Data items
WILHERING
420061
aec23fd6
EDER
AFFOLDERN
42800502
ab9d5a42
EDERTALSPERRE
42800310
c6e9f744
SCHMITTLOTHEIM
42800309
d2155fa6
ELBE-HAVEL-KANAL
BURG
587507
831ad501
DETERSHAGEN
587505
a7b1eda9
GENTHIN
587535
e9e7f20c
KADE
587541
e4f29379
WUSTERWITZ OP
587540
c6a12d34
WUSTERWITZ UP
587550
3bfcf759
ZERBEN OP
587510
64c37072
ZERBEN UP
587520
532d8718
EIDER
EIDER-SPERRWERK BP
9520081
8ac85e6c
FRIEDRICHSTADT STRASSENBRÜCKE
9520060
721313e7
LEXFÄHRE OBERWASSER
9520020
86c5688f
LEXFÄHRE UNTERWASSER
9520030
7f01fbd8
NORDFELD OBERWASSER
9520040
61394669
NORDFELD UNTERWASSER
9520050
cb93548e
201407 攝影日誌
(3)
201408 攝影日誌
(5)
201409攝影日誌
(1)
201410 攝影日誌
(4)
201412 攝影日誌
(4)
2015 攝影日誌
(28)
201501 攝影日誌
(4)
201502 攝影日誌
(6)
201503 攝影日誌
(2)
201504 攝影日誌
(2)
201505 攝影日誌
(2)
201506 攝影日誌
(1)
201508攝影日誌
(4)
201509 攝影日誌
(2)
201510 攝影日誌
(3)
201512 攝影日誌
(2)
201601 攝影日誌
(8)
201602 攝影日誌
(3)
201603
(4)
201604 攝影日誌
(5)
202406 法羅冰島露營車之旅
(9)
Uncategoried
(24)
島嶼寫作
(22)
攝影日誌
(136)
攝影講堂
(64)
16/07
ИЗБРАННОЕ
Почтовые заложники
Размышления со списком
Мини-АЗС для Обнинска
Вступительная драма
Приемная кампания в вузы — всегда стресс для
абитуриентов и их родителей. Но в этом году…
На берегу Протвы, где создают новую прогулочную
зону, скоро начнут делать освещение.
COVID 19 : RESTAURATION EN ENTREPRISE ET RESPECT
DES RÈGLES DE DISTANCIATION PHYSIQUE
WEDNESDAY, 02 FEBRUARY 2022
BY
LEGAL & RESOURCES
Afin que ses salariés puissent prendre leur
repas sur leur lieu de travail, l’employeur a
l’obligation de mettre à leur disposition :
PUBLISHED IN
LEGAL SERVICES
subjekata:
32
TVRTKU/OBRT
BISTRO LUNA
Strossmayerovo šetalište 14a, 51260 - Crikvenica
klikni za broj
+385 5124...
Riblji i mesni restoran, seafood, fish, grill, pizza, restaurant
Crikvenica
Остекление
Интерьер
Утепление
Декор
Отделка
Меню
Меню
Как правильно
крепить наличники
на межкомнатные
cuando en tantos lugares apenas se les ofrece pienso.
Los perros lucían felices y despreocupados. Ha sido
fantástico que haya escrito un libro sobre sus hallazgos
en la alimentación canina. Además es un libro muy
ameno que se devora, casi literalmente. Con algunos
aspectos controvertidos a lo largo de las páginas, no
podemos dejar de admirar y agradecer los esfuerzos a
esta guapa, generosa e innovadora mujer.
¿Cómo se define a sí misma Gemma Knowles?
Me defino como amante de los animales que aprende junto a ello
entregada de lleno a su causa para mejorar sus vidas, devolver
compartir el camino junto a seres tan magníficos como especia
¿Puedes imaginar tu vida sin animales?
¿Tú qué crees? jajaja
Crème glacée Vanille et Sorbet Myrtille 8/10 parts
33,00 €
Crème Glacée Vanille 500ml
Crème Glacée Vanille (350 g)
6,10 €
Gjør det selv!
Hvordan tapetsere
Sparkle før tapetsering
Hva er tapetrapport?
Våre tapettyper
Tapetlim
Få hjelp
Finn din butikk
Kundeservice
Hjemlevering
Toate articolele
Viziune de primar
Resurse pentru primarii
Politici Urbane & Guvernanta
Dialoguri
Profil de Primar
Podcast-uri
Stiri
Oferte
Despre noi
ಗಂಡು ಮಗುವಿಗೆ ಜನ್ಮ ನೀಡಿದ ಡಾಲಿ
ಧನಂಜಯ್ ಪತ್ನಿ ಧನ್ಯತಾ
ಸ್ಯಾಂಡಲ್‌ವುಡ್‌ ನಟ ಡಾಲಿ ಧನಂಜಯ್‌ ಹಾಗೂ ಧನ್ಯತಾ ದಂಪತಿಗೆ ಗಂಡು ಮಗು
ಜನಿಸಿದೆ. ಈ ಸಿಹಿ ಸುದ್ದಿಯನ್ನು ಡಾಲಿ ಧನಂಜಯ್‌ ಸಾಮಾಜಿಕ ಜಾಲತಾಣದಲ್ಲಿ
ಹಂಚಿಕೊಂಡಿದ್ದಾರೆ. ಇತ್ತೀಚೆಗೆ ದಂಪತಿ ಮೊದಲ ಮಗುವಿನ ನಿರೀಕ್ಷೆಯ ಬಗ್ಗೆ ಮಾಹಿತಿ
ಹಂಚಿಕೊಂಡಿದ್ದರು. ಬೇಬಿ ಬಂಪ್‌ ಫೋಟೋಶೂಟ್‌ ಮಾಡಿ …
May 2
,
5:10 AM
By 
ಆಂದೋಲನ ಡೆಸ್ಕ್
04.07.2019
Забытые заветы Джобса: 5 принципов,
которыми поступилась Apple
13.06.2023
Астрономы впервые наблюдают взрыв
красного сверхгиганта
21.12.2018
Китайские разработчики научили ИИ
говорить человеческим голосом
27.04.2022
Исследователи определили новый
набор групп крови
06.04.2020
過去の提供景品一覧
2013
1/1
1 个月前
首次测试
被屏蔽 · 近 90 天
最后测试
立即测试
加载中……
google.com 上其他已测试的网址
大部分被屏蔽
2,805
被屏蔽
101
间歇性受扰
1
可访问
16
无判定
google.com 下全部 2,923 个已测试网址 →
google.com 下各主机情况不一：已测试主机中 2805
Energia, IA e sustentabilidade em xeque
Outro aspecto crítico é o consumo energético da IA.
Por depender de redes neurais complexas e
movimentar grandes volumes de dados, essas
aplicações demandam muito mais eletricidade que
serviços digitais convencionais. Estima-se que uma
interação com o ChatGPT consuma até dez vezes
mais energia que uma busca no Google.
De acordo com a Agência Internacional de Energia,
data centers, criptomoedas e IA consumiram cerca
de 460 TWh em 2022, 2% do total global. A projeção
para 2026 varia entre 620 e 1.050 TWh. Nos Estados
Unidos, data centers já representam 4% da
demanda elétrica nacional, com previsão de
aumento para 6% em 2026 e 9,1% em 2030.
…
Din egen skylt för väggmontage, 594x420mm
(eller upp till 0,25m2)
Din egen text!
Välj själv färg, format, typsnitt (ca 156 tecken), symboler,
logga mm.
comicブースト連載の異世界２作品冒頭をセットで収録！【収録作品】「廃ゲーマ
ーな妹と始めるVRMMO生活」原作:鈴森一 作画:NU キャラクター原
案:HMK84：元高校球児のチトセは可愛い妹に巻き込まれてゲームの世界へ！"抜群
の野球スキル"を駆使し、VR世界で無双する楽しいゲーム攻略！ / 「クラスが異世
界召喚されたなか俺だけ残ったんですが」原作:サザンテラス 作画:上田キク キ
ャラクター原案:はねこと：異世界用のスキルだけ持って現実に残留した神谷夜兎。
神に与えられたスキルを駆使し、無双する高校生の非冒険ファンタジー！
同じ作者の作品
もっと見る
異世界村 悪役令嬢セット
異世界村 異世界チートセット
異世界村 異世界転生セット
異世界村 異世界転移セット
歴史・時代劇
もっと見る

:: Work task ::
Scan the data above and copy every line with "Crème" in it.

:: Task solution ::
Crème glacée Vanille et Sorbet Myrtille 8/10 parts
Crème Glacée Vanille 500ml
Crème Glacée Vanille (350 g)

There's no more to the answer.